=== What you should do ===
Would you retype exactly the lines below, starting with the one that has "Testing correctness of Point" and going on through the one that has "### Features", with no pictures and nothing else?

(Document images with source code)

——————————

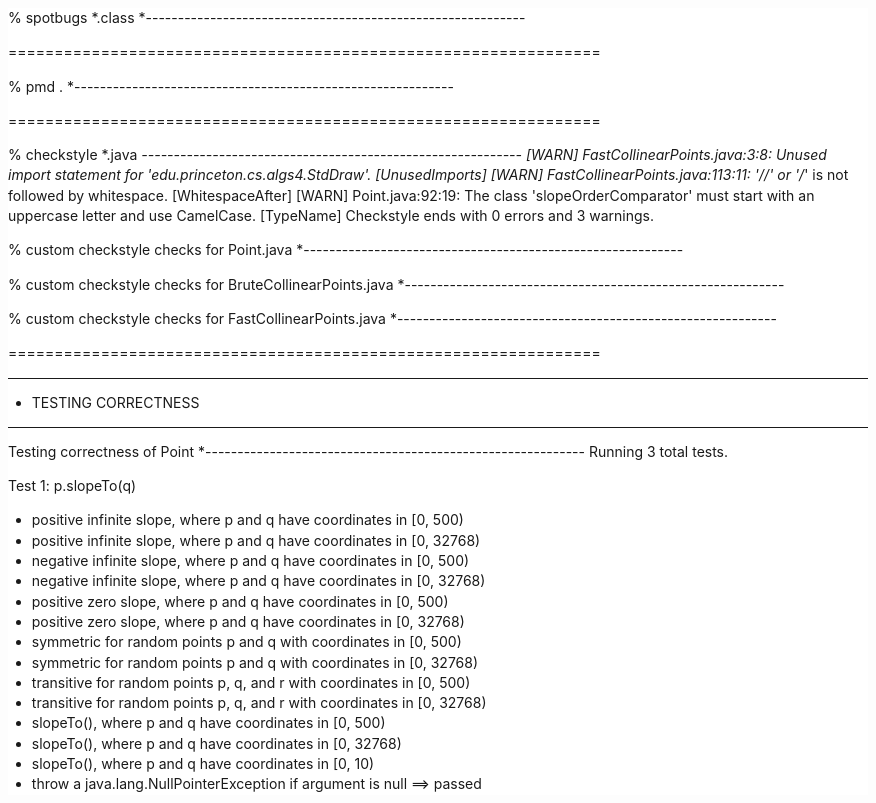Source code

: 
% spotbugs *.class
*-----------------------------------------------------------


================================================================


% pmd .
*-----------------------------------------------------------


================================================================


% checkstyle *.java
*-----------------------------------------------------------
[WARN] FastCollinearPoints.java:3:8: Unused import statement for 'edu.princeton.cs.algs4.StdDraw'. [UnusedImports]
[WARN] FastCollinearPoints.java:113:11: '//' or '/*' is not followed by whitespace. [WhitespaceAfter]
[WARN] Point.java:92:19: The class 'slopeOrderComparator' must start with an uppercase letter and use CamelCase. [TypeName]
Checkstyle ends with 0 errors and 3 warnings.

% custom checkstyle checks for Point.java
*-----------------------------------------------------------

% custom checkstyle checks for BruteCollinearPoints.java
*-----------------------------------------------------------

% custom checkstyle checks for FastCollinearPoints.java
*-----------------------------------------------------------


================================================================


********************************************************************************
*  TESTING CORRECTNESS
********************************************************************************

Testing correctness of Point
*-----------------------------------------------------------
Running 3 total tests.

Test 1: p.slopeTo(q)
  * positive infinite slope, where p and q have coordinates in [0, 500)
  * positive infinite slope, where p and q have coordinates in [0, 32768)
  * negative infinite slope, where p and q have coordinates in [0, 500)
  * negative infinite slope, where p and q have coordinates in [0, 32768)
  * positive zero     slope, where p and q have coordinates in [0, 500)
  * positive zero     slope, where p and q have coordinates in [0, 32768)
  * symmetric for random points p and q with coordinates in [0, 500)
  * symmetric for random points p and q with coordinates in [0, 32768)
  * transitive for random points p, q, and r with coordinates in [0, 500)
  * transitive for random points p, q, and r with coordinates in [0, 32768)
  * slopeTo(), where p and q have coordinates in [0, 500)
  * slopeTo(), where p and q have coordinates in [0, 32768)
  * slopeTo(), where p and q have coordinates in [0, 10)
  * throw a java.lang.NullPointerException if argument is null
==> passed

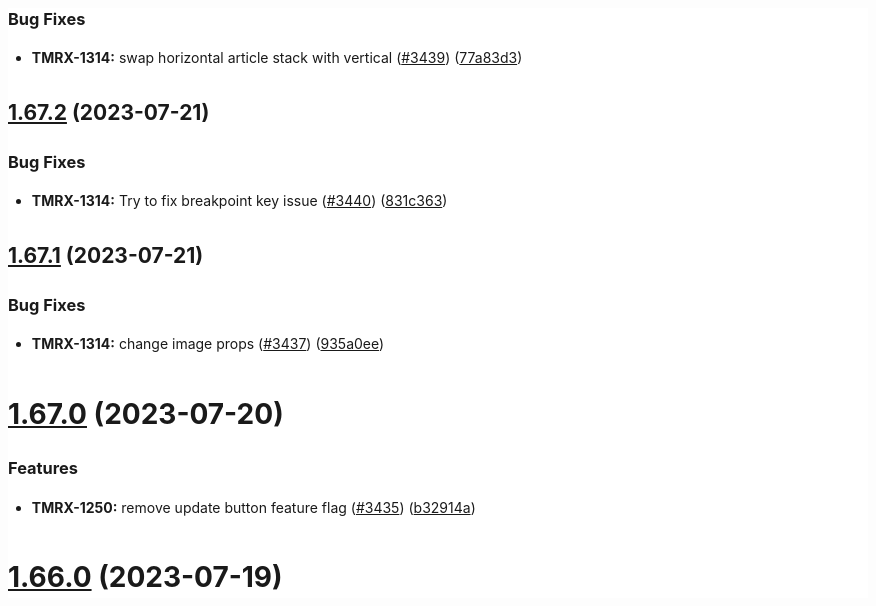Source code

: 
### Bug Fixes

* **TMRX-1314:** swap horizontal article stack with vertical ([#3439](https://github.com/newsuk/times-components/issues/3439)) ([77a83d3](https://github.com/newsuk/times-components/commit/77a83d370062e76e8492445098d91cadce052917))





## [1.67.2](https://github.com/newsuk/times-components/compare/@times-components/ts-newskit@1.67.1...@times-components/ts-newskit@1.67.2) (2023-07-21)


### Bug Fixes

* **TMRX-1314:** Try to fix breakpoint key issue ([#3440](https://github.com/newsuk/times-components/issues/3440)) ([831c363](https://github.com/newsuk/times-components/commit/831c36339b4b45bc20d8582751b8b58f8c5fb1f5))





## [1.67.1](https://github.com/newsuk/times-components/compare/@times-components/ts-newskit@1.67.0...@times-components/ts-newskit@1.67.1) (2023-07-21)


### Bug Fixes

* **TMRX-1314:** change image props ([#3437](https://github.com/newsuk/times-components/issues/3437)) ([935a0ee](https://github.com/newsuk/times-components/commit/935a0eef85bf2932d87bc8ae2887a8fbc1deed7c))





# [1.67.0](https://github.com/newsuk/times-components/compare/@times-components/ts-newskit@1.66.0...@times-components/ts-newskit@1.67.0) (2023-07-20)


### Features

* **TMRX-1250:** remove update button feature flag ([#3435](https://github.com/newsuk/times-components/issues/3435)) ([b32914a](https://github.com/newsuk/times-components/commit/b32914a4dab11cdecc3b36f8579f679429208227))





# [1.66.0](https://github.com/newsuk/times-components/compare/@times-components/ts-newskit@1.65.1...@times-components/ts-newskit@1.66.0) (2023-07-19)
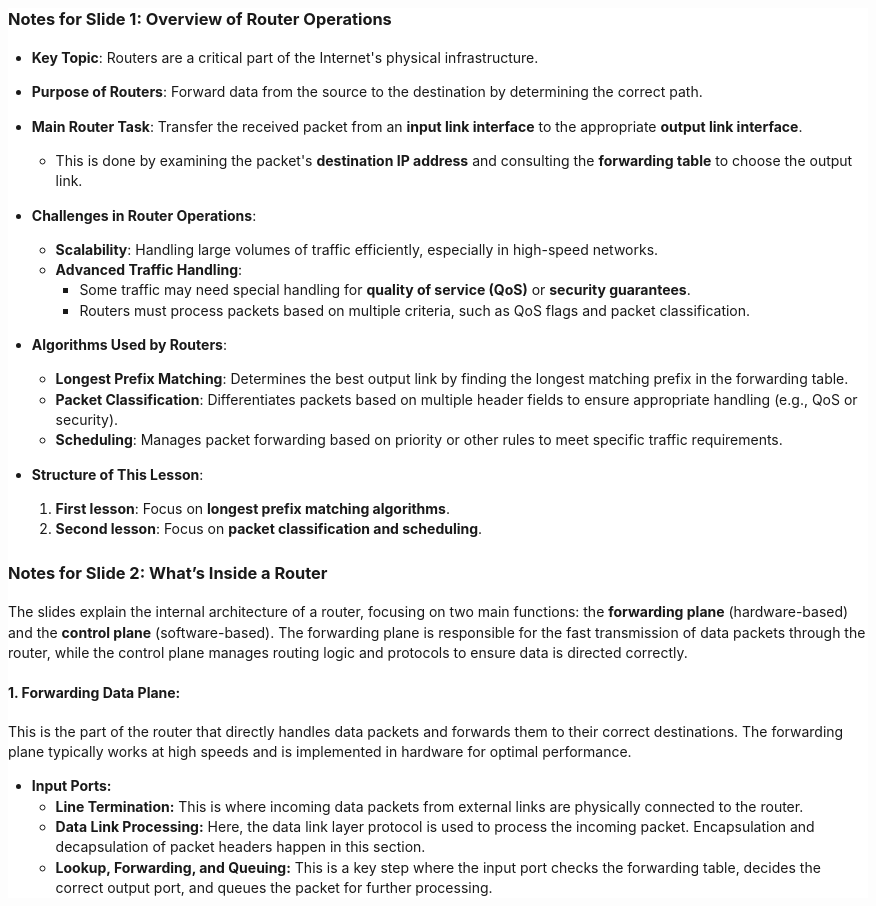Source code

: ### Notes for Slide 1: Overview of Router Operations

- **Key Topic**: Routers are a critical part of the Internet's physical infrastructure.
- **Purpose of Routers**: Forward data from the source to the destination by determining the correct path.
- **Main Router Task**: Transfer the received packet from an **input link interface** to the appropriate **output link interface**.
  - This is done by examining the packet's **destination IP address** and consulting the **forwarding table** to choose the output link.
  
- **Challenges in Router Operations**:
  - **Scalability**: Handling large volumes of traffic efficiently, especially in high-speed networks.
  - **Advanced Traffic Handling**: 
    - Some traffic may need special handling for **quality of service (QoS)** or **security guarantees**.
    - Routers must process packets based on multiple criteria, such as QoS flags and packet classification.

- **Algorithms Used by Routers**:
  - **Longest Prefix Matching**: Determines the best output link by finding the longest matching prefix in the forwarding table.
  - **Packet Classification**: Differentiates packets based on multiple header fields to ensure appropriate handling (e.g., QoS or security).
  - **Scheduling**: Manages packet forwarding based on priority or other rules to meet specific traffic requirements.

- **Structure of This Lesson**:
  1. **First lesson**: Focus on **longest prefix matching algorithms**.
  2. **Second lesson**: Focus on **packet classification and scheduling**.

### Notes for Slide 2: What’s Inside a Router

The slides explain the internal architecture of a router, focusing on two main functions: the **forwarding plane** (hardware-based) and the **control plane** (software-based). The forwarding plane is responsible for the fast transmission of data packets through the router, while the control plane manages routing logic and protocols to ensure data is directed correctly.

#### 1. **Forwarding Data Plane:**
This is the part of the router that directly handles data packets and forwards them to their correct destinations. The forwarding plane typically works at high speeds and is implemented in hardware for optimal performance.

- **Input Ports:** 
  - **Line Termination:** This is where incoming data packets from external links are physically connected to the router.
  - **Data Link Processing:** Here, the data link layer protocol is used to process the incoming packet. Encapsulation and decapsulation of packet headers happen in this section.
  - **Lookup, Forwarding, and Queuing:** This is a key step where the input port checks the forwarding table, decides the correct output port, and queues the packet for further processing.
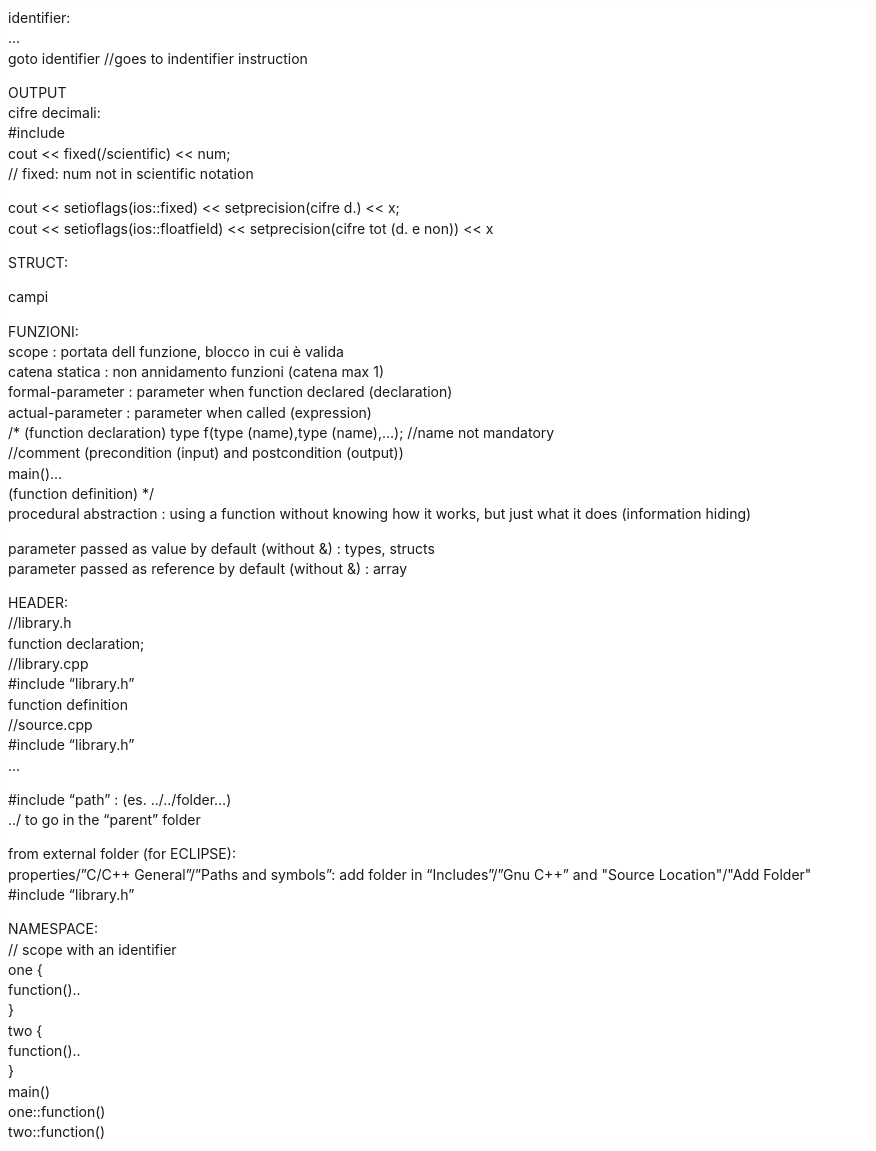   
identifier:  
	...  
goto identifier //goes to indentifier instruction  
  
  
  
OUTPUT  
cifre decimali:  
#include <iomanip>  
cout << fixed(/scientific) << num;  
// fixed: num not in scientific notation  
  
cout << setioflags(ios::fixed) << setprecision(cifre d.) << x;  
cout << setioflags(ios::floatfield) << setprecision(cifre tot (d. e non)) << x  
  
STRUCT:  
  
campi  
  
FUNZIONI:  
scope : portata dell funzione, blocco in cui è valida  
catena statica : non annidamento funzioni (catena max 1)  
formal-parameter : parameter when function declared (declaration)  
actual-parameter : parameter when called (expression)  
/*	(function declaration) type f(type (name),type (name),…);	//name not mandatory  
	//comment (precondition (input) and postcondition (output))  
main()...  
(function definition)	*/  
procedural abstraction : using a function without knowing how it works, but just what it does (information hiding)  
  
parameter passed as value by default (without &) : types, structs  
parameter passed as reference by default (without &) : array  
  
HEADER:  
//library.h  
function declaration;  
//library.cpp  
#include “library.h”  
function definition  
//source.cpp  
#include “library.h”  
…  
  
  
#include “path” : (es. ../../folder…)  
	../ to go in the “parent” folder  
  
from external folder (for ECLIPSE):  
properties/”C/C++ General”/”Paths and symbols”: add folder in “Includes”/”Gnu C++” and 							 "Source Location"/"Add Folder"  
#include “library.h”  
  
  
NAMESPACE:  
// scope with an identifier  
one {  
function()..  
}  
two {  
	function()..  
}  
main()  
one::function()	  
two::function()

——————————

=== Reply to the exercise ===
Testing correctness of Point
*-----------------------------------------------------------
Running 3 total tests.

Test 1: p.slopeTo(q)
  * positive infinite slope, where p and q have coordinates in [0, 500)
  * positive infinite slope, where p and q have coordinates in [0, 32768)
  * negative infinite slope, where p and q have coordinates in [0, 500)
  * negative infinite slope, where p and q have coordinates in [0, 32768)
  * positive zero     slope, where p and q have coordinates in [0, 500)
  * positive zero     slope, where p and q have coordinates in [0, 32768)
  * symmetric for random points p and q with coordinates in [0, 500)
  * symmetric for random points p and q with coordinates in [0, 32768)
  * transitive for random points p, q, and r with coordinates in [0, 500)
  * transitive for random points p, q, and r with coordinates in [0, 32768)
  * slopeTo(), where p and q have coordinates in [0, 500)
  * slopeTo(), where p and q have coordinates in [0, 32768)
  * slopeTo(), where p and q have coordinates in [0, 10)
  * throw a java.lang.NullPointerException if argument is null
==> passed

Source code

: 
### Bug Fixes

* **TMRX-1314:** swap horizontal article stack with vertical ([#3439](https://github.com/newsuk/times-components/issues/3439)) ([77a83d3](https://github.com/newsuk/times-components/commit/77a83d370062e76e8492445098d91cadce052917))





## [1.67.2](https://github.com/newsuk/times-components/compare/@times-components/ts-newskit@1.67.1...@times-components/ts-newskit@1.67.2) (2023-07-21)


### Bug Fixes

* **TMRX-1314:** Try to fix breakpoint key issue ([#3440](https://github.com/newsuk/times-components/issues/3440)) ([831c363](https://github.com/newsuk/times-components/commit/831c36339b4b45bc20d8582751b8b58f8c5fb1f5))





## [1.67.1](https://github.com/newsuk/times-components/compare/@times-components/ts-newskit@1.67.0...@times-components/ts-newskit@1.67.1) (2023-07-21)


### Bug Fixes

* **TMRX-1314:** change image props ([#3437](https://github.com/newsuk/times-components/issues/3437)) ([935a0ee](https://github.com/newsuk/times-components/commit/935a0eef85bf2932d87bc8ae2887a8fbc1deed7c))





# [1.67.0](https://github.com/newsuk/times-components/compare/@times-components/ts-newskit@1.66.0...@times-components/ts-newskit@1.67.0) (2023-07-20)


### Features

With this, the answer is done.